Südostasien leidet zunehmend unter Dürren und Überschwemmungen. Die Menschen in Kambodscha bangen um ihre Existenz.

Das ist das Ergebnis der sich anbahnenden Änderung der Wetterbedingungen. Auch Kambodscha ist davon betroffen in einem kaum zu übersehenden Maß. Die Anzahl der Menschen ohne frisches Trinkwasser ist gewaltig, das wissen wir aus der eigenen Erfahrung. Brunnen zu bauen ist und bleibt unser vordringliches Ziel. Gleichwohl gilt es auch, einen Blick auf die Reisbauern zu werfen, die zusehends mit den klimatischen Bedingungen zu kämpfen haben. Mal sind es Wassermassen, mal wochenlange Perioden extremer Hitze, die die Reispflanze verdorren lassen. Um es noch deutlicher zu beschreiben, der Niederschlag und extreme Temperaturen führen dazu, dass Pflanzen überwässert werden oder ausdörren.

Die Folge daraus ist absehbar, die Landflucht nicht nur der Reisbauern ist deutlich spürbar; auch die Landbevölkerung zieht es in die Städte, um sich dort als Tuk Tuk - Fahrer oder als Hilfskraft ein bescheidenes Geld zu verdienen, damit die Familie überleben kann. An dieser Stelle sei mir der Hinweis gestattet, dass es weitere Folgen gibt. Die Ernährung der Menschen auf dem Land kann nicht mehr sichergestellt werden; das beschleunigt den Zuzug in die Städte und zwar in die Armenviertel oder auch Slums.

Mit unserer Arbeit vor Ort versorgen wir nicht nur die Menschen mit frischem Trinkwasser, Hilfe zur Selbsthilfe ist das Stichwort.

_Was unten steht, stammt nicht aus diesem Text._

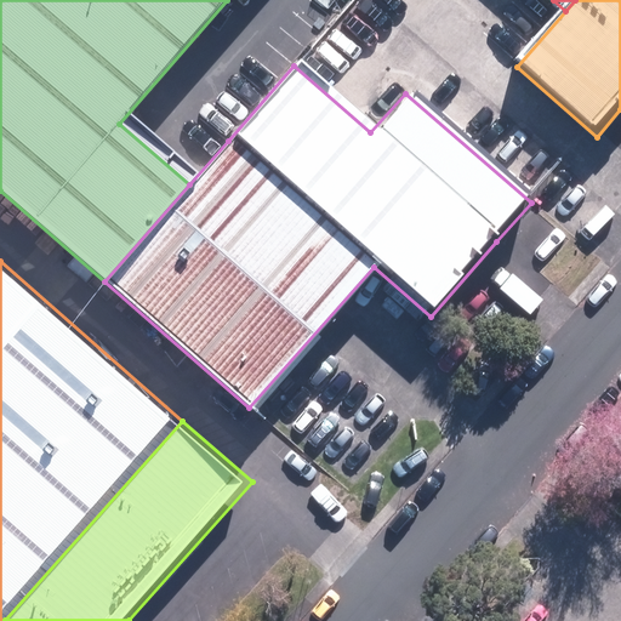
All buildings are outlined.
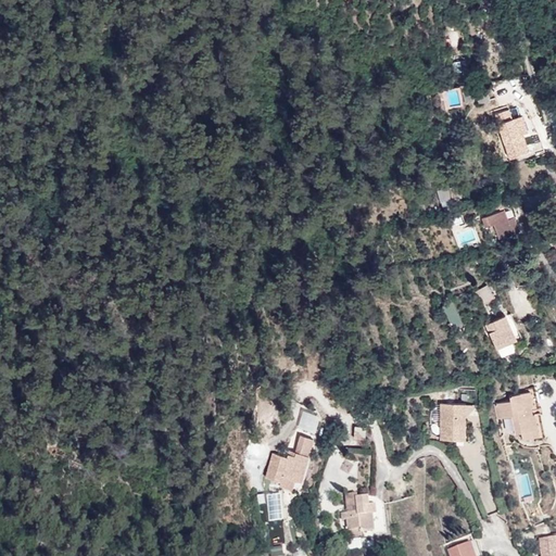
[(490,101),(485,84),(476,86),(479,103),(490,101)]
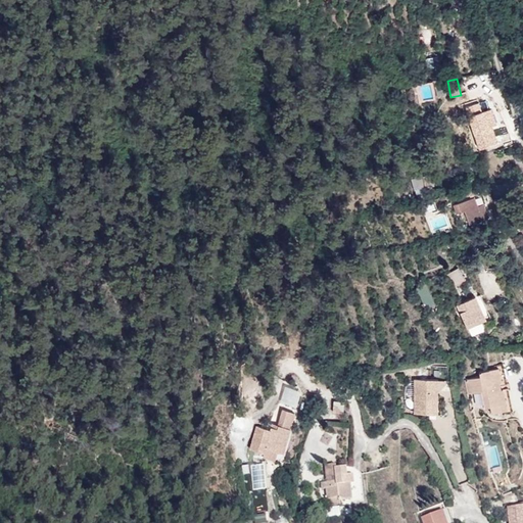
[(467,111),(479,147),(487,144),(488,146),(497,143),(492,127),(498,125),(493,109),(480,114),(478,107),(467,111)]
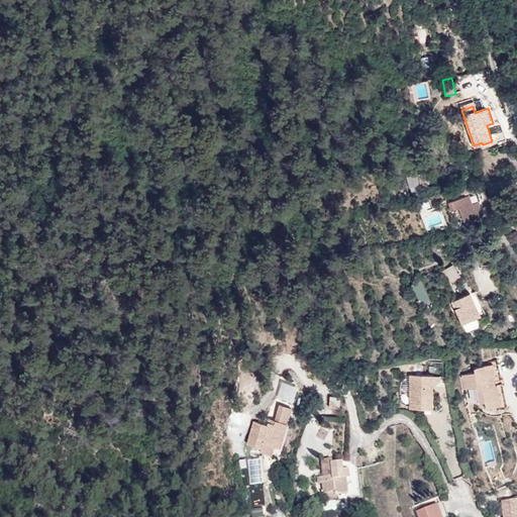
[(498,143),(509,139),(506,129),(494,133),(498,143)]
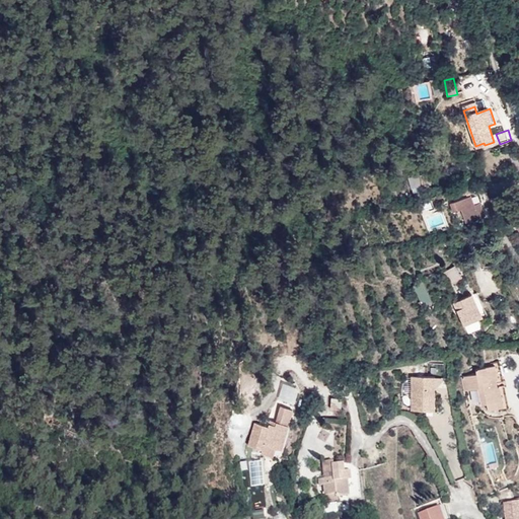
[(431,182),(428,173),(420,175),(420,174),(410,177),(413,190),(410,191),(412,198),(419,195),(417,188),(423,186),(423,184),(431,182)]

Wir zeigen den Menschen, wie wichtig es ist, dass Hygiene und Sauberkeit nicht nur ein Fremdwort ist, sondern helfen, mit dem Wasser auch kleine Gemüse- bzw. Gewürzgärten anzulegen, um die Lebensqualität zu erhöhen. Immer mehr wird unser Angebot angenommen trotz einiger Bedenken zum Beginn. Für 2019 haben wir uns vorgenommen, eine Dokumentation über die Erfolge im Garten- und Gemüsebau zu erstellen und diese auf unserer Homepage zu veröffentlichen.